There was really only one choice, and that was to capture the terrorists. To achieve this, two hundred policemen and FBI agents, most from the local Joint Terrorism Task Force, had been called in, briefed, and assigned a sector to patrol. All wore plain clothes. They were dressed as Wall Street traders, secretaries, tourists, and city workers. All had been provided with photographs of the mercenaries. The last order was the most important: no one was to engage a suspect until being given the green light from Alex. The only visible sign of the beefed-up security was an additional Hercules brigade positioned at the corner of Wall and Broad, but this was hardly out of the ordinary. The New York Stock Exchange was a hard target in the best of times.

As Alex peered out to the street, it appeared to be a normal midweek summer morning.

What could go wrong?

87

S
andy Beaufoy drove the van down Broadway.
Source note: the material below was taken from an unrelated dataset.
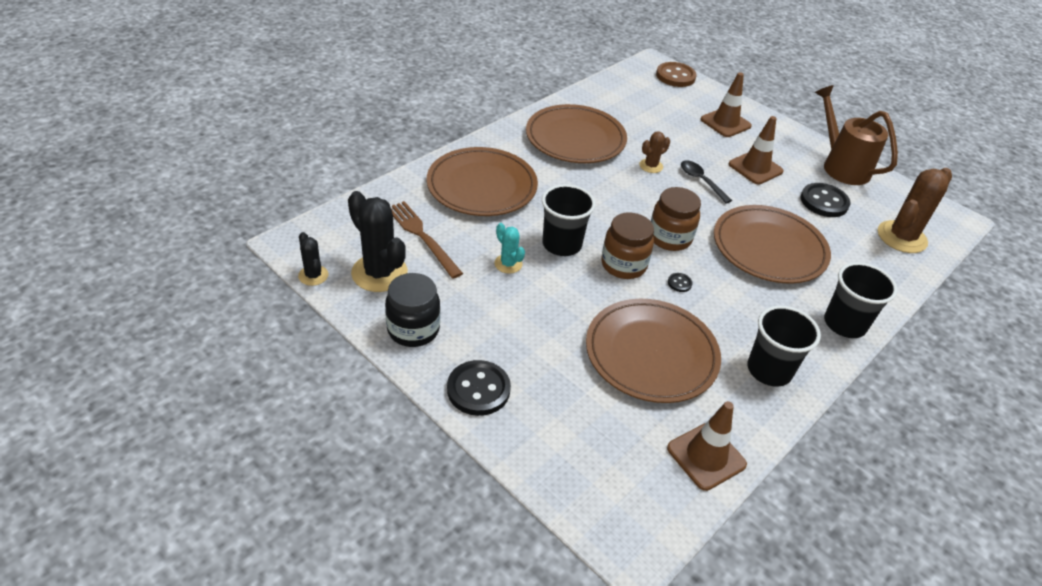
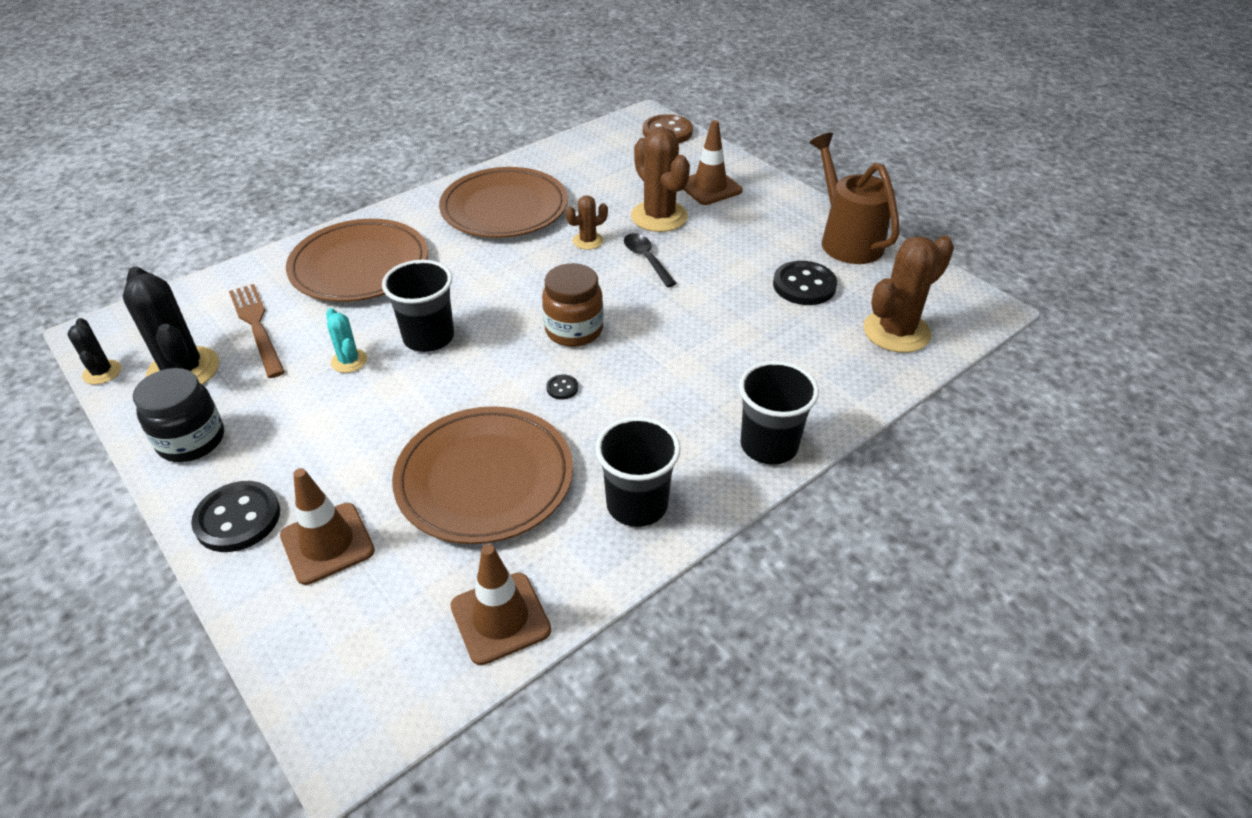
camera: 10 degrees right, 0 degrees up
(623, 265) = (498, 364): brown jar -> none
(697, 146) = (659, 216): none -> brown cactus
(755, 168) = (727, 243): brown traffic cone -> brown traffic cone (327, 543)
(769, 248) = (703, 344): brown plate -> none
Traffic was moving nicely. There was a police scanner on the center console. As he neared the drop-off zone, he listened to the usual litany of petty crime, larceny, and traffic mishaps that filled a big-city policeman’s day, be it in Jo’burg or the Big Apple. There was no hint that the police were gearing up for something out of the ordinary. Even so, he was wary, and listened carefully for any euphemism or nuanced turn of phrase. He was almost disappointed that the police were so clueless. There was, after all, no question that the FBI and NYPD knew they were here. Not after the bomb in Darien.

There hadn’t been time to remove all the weapons and munitions from the safe house, so he’d made the decision to booby-trap the place and blow it to kingdom come. The less evidence, the better. The morning radio buzzed with reports of the explosion in the Connecticut town and the death of an FBI agent. If he hadn’t heard from James Salt in over twelve hours, it was to be expected. At this point, it was impossible to communicate without compromising one another. Salt’s master had given him the green light. That was all that mattered. Sandy Beaufoy was a soldier. He followed orders.

The signal turned red at Zuccotti Park. Without prompting, the passenger door slid open and three men jumped out. They separated immediately. Wearing baseball caps and sunglasses, two of them carrying athletic bags, they looked like any other unthreatening Caucasian males. For all intents and purposes, they were invisible.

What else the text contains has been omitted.